═════ RECORDED DATA ═════

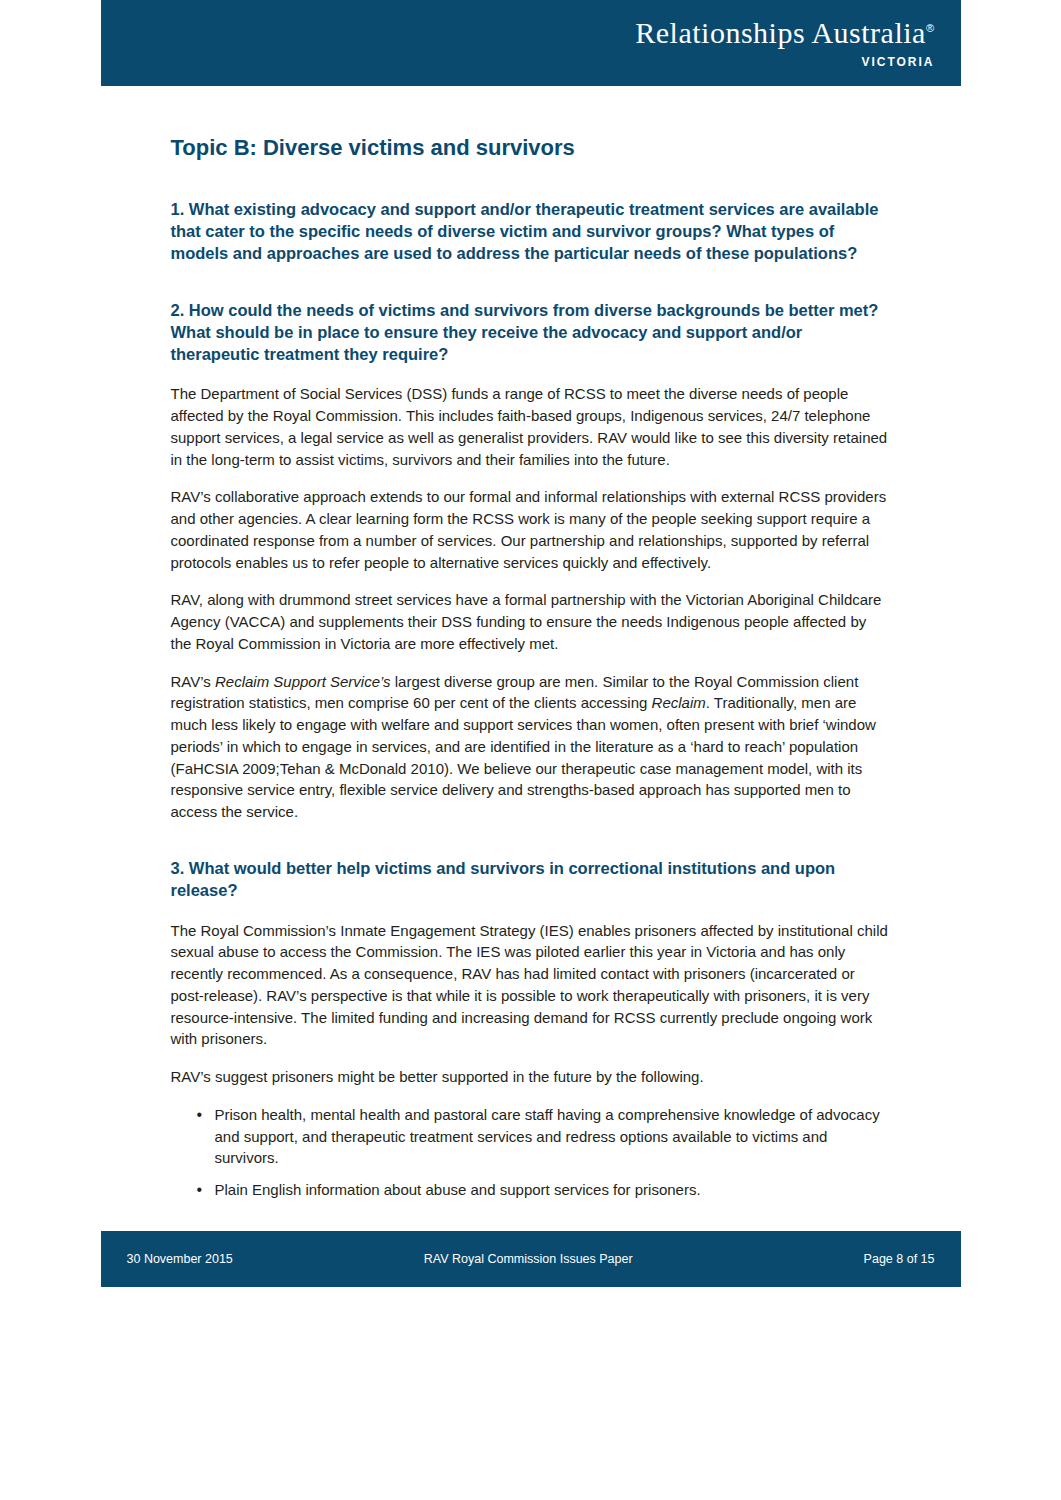Relationships Australia® VICTORIA
Topic B: Diverse victims and survivors
1. What existing advocacy and support and/or therapeutic treatment services are available that cater to the specific needs of diverse victim and survivor groups? What types of models and approaches are used to address the particular needs of these populations?
2. How could the needs of victims and survivors from diverse backgrounds be better met? What should be in place to ensure they receive the advocacy and support and/or therapeutic treatment they require?
The Department of Social Services (DSS) funds a range of RCSS to meet the diverse needs of people affected by the Royal Commission. This includes faith-based groups, Indigenous services, 24/7 telephone support services, a legal service as well as generalist providers. RAV would like to see this diversity retained in the long-term to assist victims, survivors and their families into the future.
RAV’s collaborative approach extends to our formal and informal relationships with external RCSS providers and other agencies. A clear learning form the RCSS work is many of the people seeking support require a coordinated response from a number of services. Our partnership and relationships, supported by referral protocols enables us to refer people to alternative services quickly and effectively.
RAV, along with drummond street services have a formal partnership with the Victorian Aboriginal Childcare Agency (VACCA) and supplements their DSS funding to ensure the needs Indigenous people affected by the Royal Commission in Victoria are more effectively met.
RAV’s Reclaim Support Service’s largest diverse group are men. Similar to the Royal Commission client registration statistics, men comprise 60 per cent of the clients accessing Reclaim. Traditionally, men are much less likely to engage with welfare and support services than women, often present with brief ‘window periods’ in which to engage in services, and are identified in the literature as a ‘hard to reach’ population (FaHCSIA 2009;Tehan & McDonald 2010). We believe our therapeutic case management model, with its responsive service entry, flexible service delivery and strengths-based approach has supported men to access the service.
3. What would better help victims and survivors in correctional institutions and upon release?
The Royal Commission’s Inmate Engagement Strategy (IES) enables prisoners affected by institutional child sexual abuse to access the Commission. The IES was piloted earlier this year in Victoria and has only recently recommenced. As a consequence, RAV has had limited contact with prisoners (incarcerated or post-release). RAV’s perspective is that while it is possible to work therapeutically with prisoners, it is very resource-intensive. The limited funding and increasing demand for RCSS currently preclude ongoing work with prisoners.
RAV’s suggest prisoners might be better supported in the future by the following.
Prison health, mental health and pastoral care staff having a comprehensive knowledge of advocacy and support, and therapeutic treatment services and redress options available to victims and survivors.
Plain English information about abuse and support services for prisoners.
30 November 2015 RAV Royal Commission Issues Paper Page 8 of 15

═════

◆ EXERCISE OBJECTIVE
Skip every picture and return the lines above from the top through the one that contains "Topic B: Diverse victims and survivors".

◆ OUTPUT BELOW
Relationships Australia® VICTORIA
Topic B: Diverse victims and survivors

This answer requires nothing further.